Central Bank of Kenya (CBK). Photo/Reuters

A cut in an inland fibre optic cable on Monday affected internet service providers and by Wednesday had interrupted normal trading of the commercial banks.

Traders said banks were also short-covering dollar positions, while reduced shilling liquidity before the start of a new cash reserve ratio cycle on March 15 and government disbursements were seen putting pressure on the local currency.

At 0708 GMT, commercial banks quoted the local currency at 83.40/60 per dollar, after weakening 0.8 percent to touch 83.45/65. Thursday’s close was 82.75/95.

The shilling last traded around this level on Feb. 6 when it touched 83.90 to the dollar.

“There was pent-up (dollar) demand from importers across the board,” said Duncan Kinuthia, head of trading at Commercial bank of Africa.
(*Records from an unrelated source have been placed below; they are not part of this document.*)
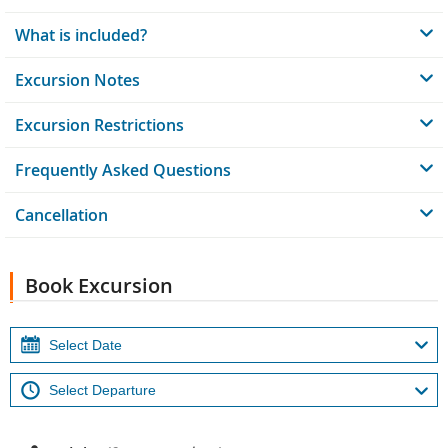
What is included?
Excursion Notes
Excursion Restrictions
Frequently Asked Questions
Cancellation
Book Excursion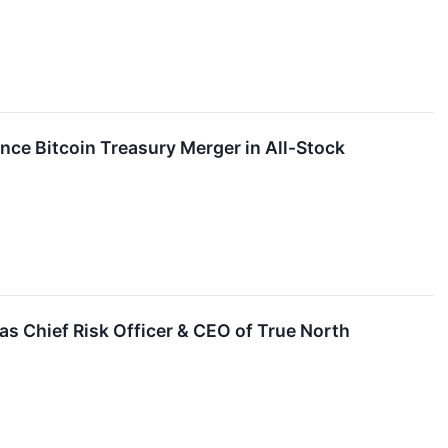
unce Bitcoin Treasury Merger in All-Stock
as Chief Risk Officer & CEO of True North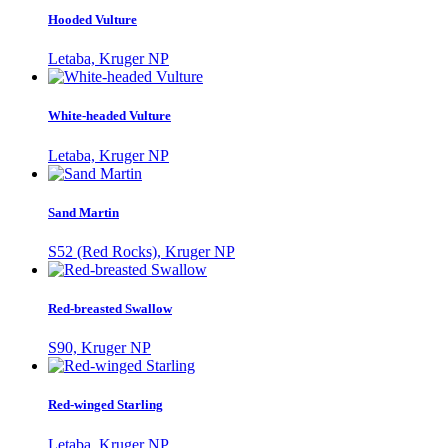
Hooded Vulture
Letaba, Kruger NP
White-headed Vulture
Letaba, Kruger NP
Sand Martin
S52 (Red Rocks), Kruger NP
Red-breasted Swallow
S90, Kruger NP
Red-winged Starling
Letaba, Kruger NP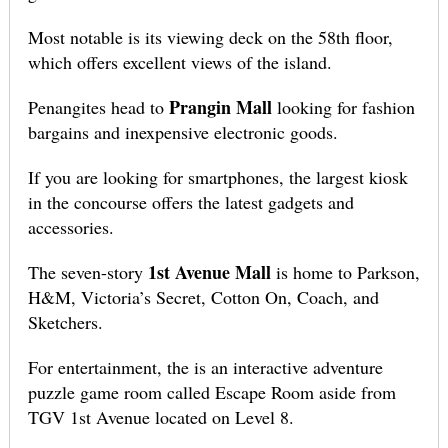
Most notable is its viewing deck on the 58th floor,
which offers excellent views of the island.
Prangin Mall
Penangites head to
looking for fashion
bargains and inexpensive electronic goods.
If you are looking for smartphones, the largest kiosk
in the concourse offers the latest gadgets and
accessories.
1st Avenue Mall
The seven-story
is home to Parkson,
H&M, Victoria’s Secret, Cotton On, Coach, and
Sketchers.
For entertainment, the is an interactive adventure
puzzle game room called Escape Room aside from
TGV 1st Avenue located on Level 8.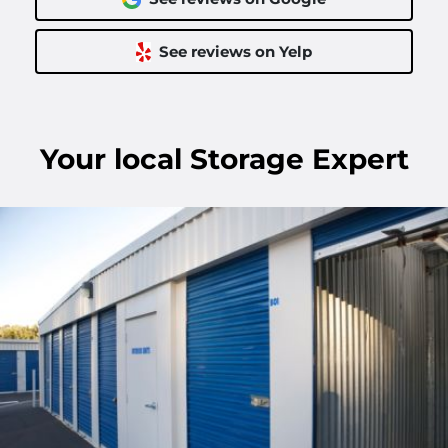
See reviews on Yelp
Your
local
Storage Expert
Dickson Magecha, a trader at Standard Chartered Bank, said interbank dollar covering on thin volumes drove the shilling lower, with support seen at 83.65.

“If we break that level, then we will go to 84 per dollar,” said Magecha.

The weighted average interbank rate eased on Thursday to 26.4 percent with 7.88 billion shillings ($95.23 million) borrowed among the commercial banks, down from 27.2 percent a day earlier.

“The high interest may be the only saving grace of the shilling because it makes holding long dollar positions costly,” said Kinuthia.